*** Opening of INPUT DATA ***

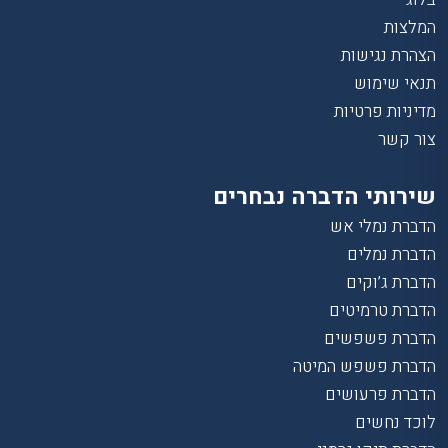
המלצות
הצהרת נגישות
תנאי שימוש
מדיניות פרטיות
צור קשר
שירותי הדברה נבחרים
הדברת נמלי אש
הדברת נמלים
הדברת ג’וקים
הדברת טרמיטים
הדברת פשפשים
הדברת פשפש המיטה
הדברת פרעושים
לוכד נחשים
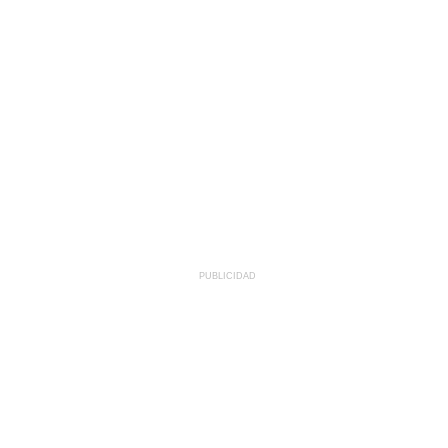
PUBLICIDAD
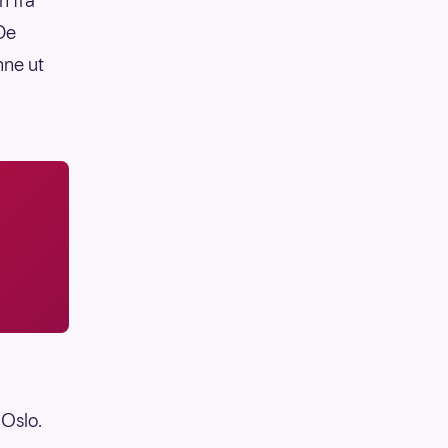
n fra
De
nne ut
 Oslo.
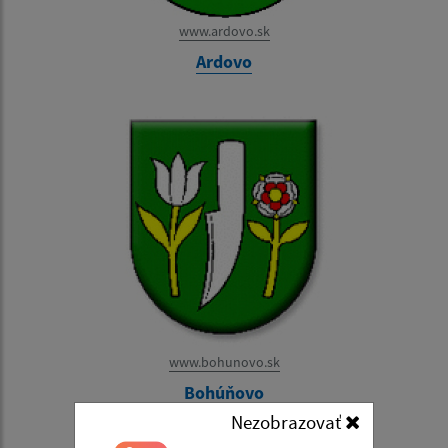
www.ardovo.sk
Ardovo
www.bohunovo.sk
Bohúňovo
Nezobrazovať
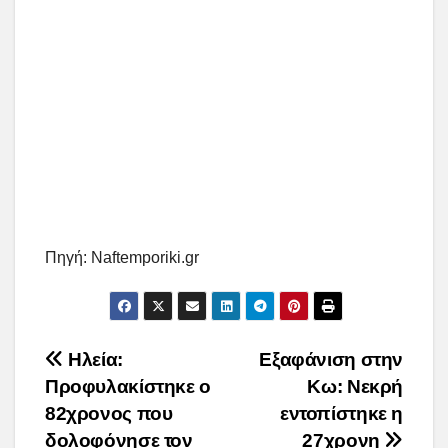
Πηγή: Naftemporiki.gr
Post
Ηλεία:
Εξαφάνιση στην
Προφυλακίστηκε ο
Κω: Νεκρή
navigation
82χρονος που
εντοπίστηκε η
δολοφόνησε τον
27χρονη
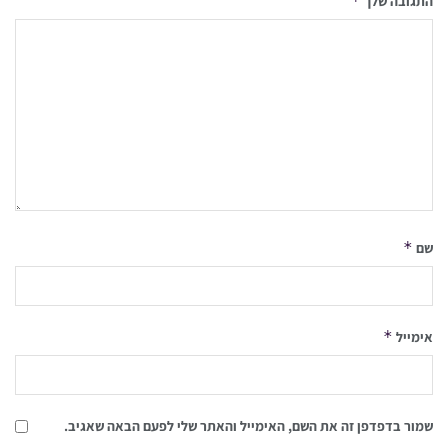
*
התגובה שלך
*
שם
*
אימייל
שמור בדפדפן זה את השם, האימייל והאתר שלי לפעם הבאה שאגיב.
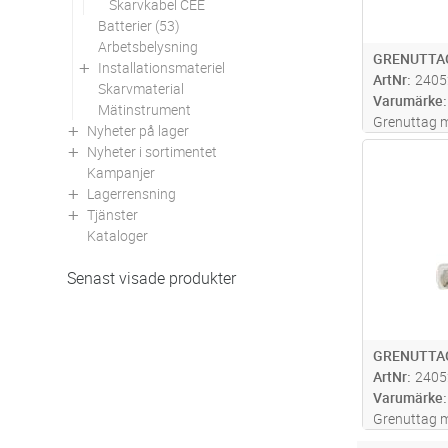
Skarvkabel CEE
Batterier (53)
Arbetsbelysning
GRENUTTAG
Installationsmateriel
ArtNr
2405
Skarvmaterial
Varumärke
Mätinstrument
Grenuttag m
Nyheter på lager
10A, 250V.
Nyheter i sortimentet
Antal
Kampanjer
Lagerrensning
Tjänster
Kataloger
Senast visade produkter
GRENUTTAG
ArtNr
2405
Varumärke
Grenuttag m
10A, 250V.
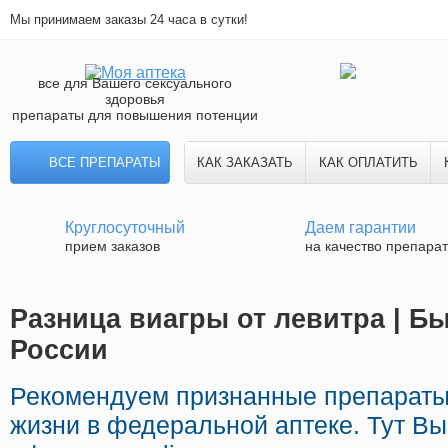
Мы принимаем заказы 24 часа в сутки!
все для Вашего сексуального
здоровья
препараты для повышения потенции
ВСЕ ПРЕПАРАТЫ
КАК ЗАКАЗАТЬ
КАК ОПЛАТИТЬ
Круглосуточный
Даем гарантии
прием заказов
на качество препара
Разница виагры от левитра | Б
России
Рекомендуем признанные препараты 
жизни в федеральной аптеке. Тут В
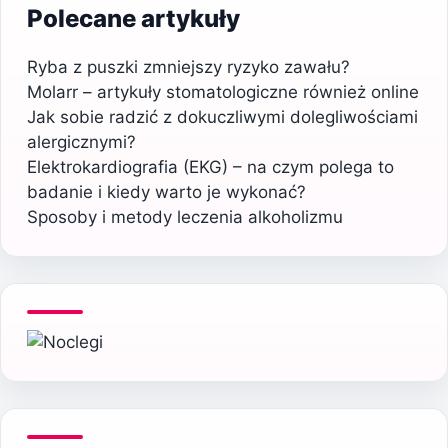
Polecane artykuły
Ryba z puszki zmniejszy ryzyko zawału?
Molarr – artykuły stomatologiczne również online
Jak sobie radzić z dokuczliwymi dolegliwościami
alergicznymi?
Elektrokardiografia (EKG) – na czym polega to
badanie i kiedy warto je wykonać?
Sposoby i metody leczenia alkoholizmu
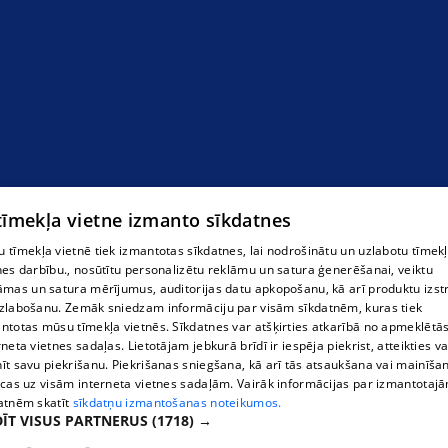
 tīmekļa vietne izmanto sīkdatnes
 tīmekļa vietnē tiek izmantotas sīkdatnes, lai nodrošinātu un uzlabotu tīmek
nes darbību., nosūtītu personalizētu reklāmu un satura ģenerēšanai, veiktu
āmas un satura mērījumus, auditorijas datu apkopošanu, kā arī produktu izst
zlabošanu. Zemāk sniedzam informāciju par visām sīkdatnēm, kuras tiek
ntotas mūsu tīmekļa vietnēs. Sīkdatnes var atšķirties atkarībā no apmeklētā
rneta vietnes sadaļas. Lietotājam jebkurā brīdī ir iespēja piekrist, atteikties va
īt savu piekrišanu. Piekrišanas sniegšana, kā arī tās atsaukšana vai mainīša
ecas uz visām interneta vietnes sadaļām. Vairāk informācijas par izmantotaj
atnēm skatīt
sīkdatņu izmantošanas noteikumos.
ĪT VISUS PARTNERUS
(1718) →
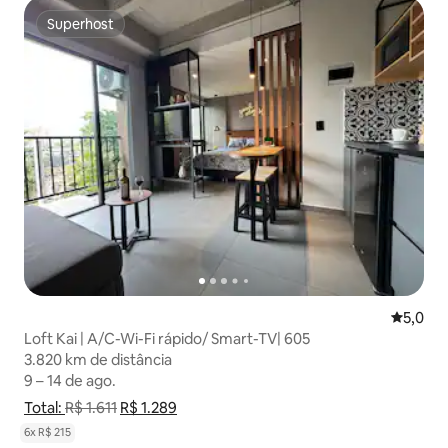
Superhost
Superhost
5,0 de u
5,0
Loft Kai | A/C-Wi-Fi rápido/ Smart-TV| 605
3.820 km de distância
3.820 km de distância
9 – 14 de ago.
9 – 14 de ago.
Total:
Mostrar detalhamento de preço
R$ 1.611
R$ 1.289
Mostrar detalhamento de preço
6x R$ 215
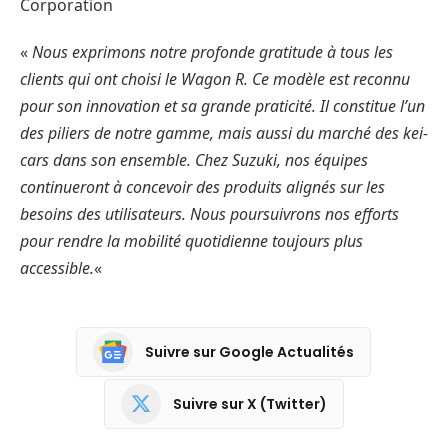
Corporation
«
Nous exprimons notre profonde gratitude à tous les
clients qui ont choisi le Wagon R. Ce modèle est reconnu
pour son innovation et sa grande praticité. Il constitue l’un
des piliers de notre gamme, mais aussi du marché des kei-
cars dans son ensemble. Chez Suzuki, nos équipes
continueront à concevoir des produits alignés sur les
besoins des utilisateurs. Nous poursuivrons nos efforts
pour rendre la mobilité quotidienne toujours plus
accessible.
«
Suivre sur Google Actualités
Suivre sur X (Twitter)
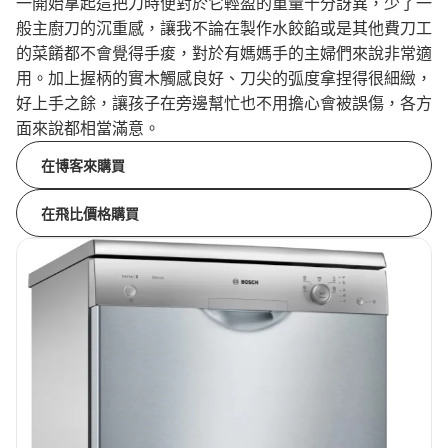
一開始拿起這把刀時便對於它輕盈的重量十分訝異，少了一
般主廚刀的沉重感，讓我不論在製作水餃餡或是其他費刀工
的菜餚都不會覺得手痠，對於有媽媽手的主婦們來說非常適
用。加上握柄的實木觸感良好、刀尖的弧度拿捏得很細緻，
好上手之餘，讓孩子在旁邊幫忙也不用擔心會被誤傷，各方
面來說都相當滿意。
在博客來購買
在飛比價格購買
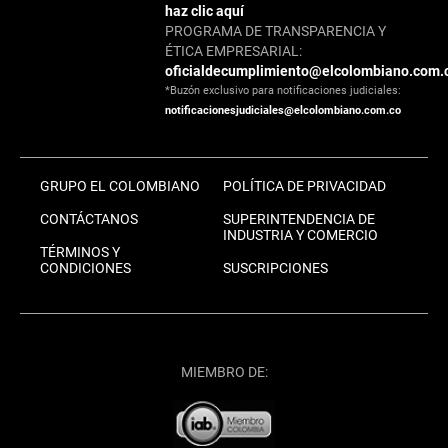
haz clic aquí
PROGRAMA DE TRANSPARENCIA Y
ÉTICA EMPRESARIAL:
oficialdecumplimiento@elcolombiano.com.
*Buzón exclusivo para notificaciones judiciales:
notificacionesjudiciales@elcolombiano.com.co
GRUPO EL COLOMBIANO
POLÍTICA DE PRIVACIDAD
CONTÁCTANOS
SUPERINTENDENCIA DE
INDUSTRIA Y COMERCIO
TÉRMINOS Y
CONDICIONES
SUSCRIPCIONES
MIEMBRO DE:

*** Close of INPUT DATA ***

WHAT THE EXERCISE ASKS =>
The lines to copy are those above that contain the string "elcolombiano".

ANSWER SPACE =>
oficialdecumplimiento@elcolombiano.com.
notificacionesjudiciales@elcolombiano.com.co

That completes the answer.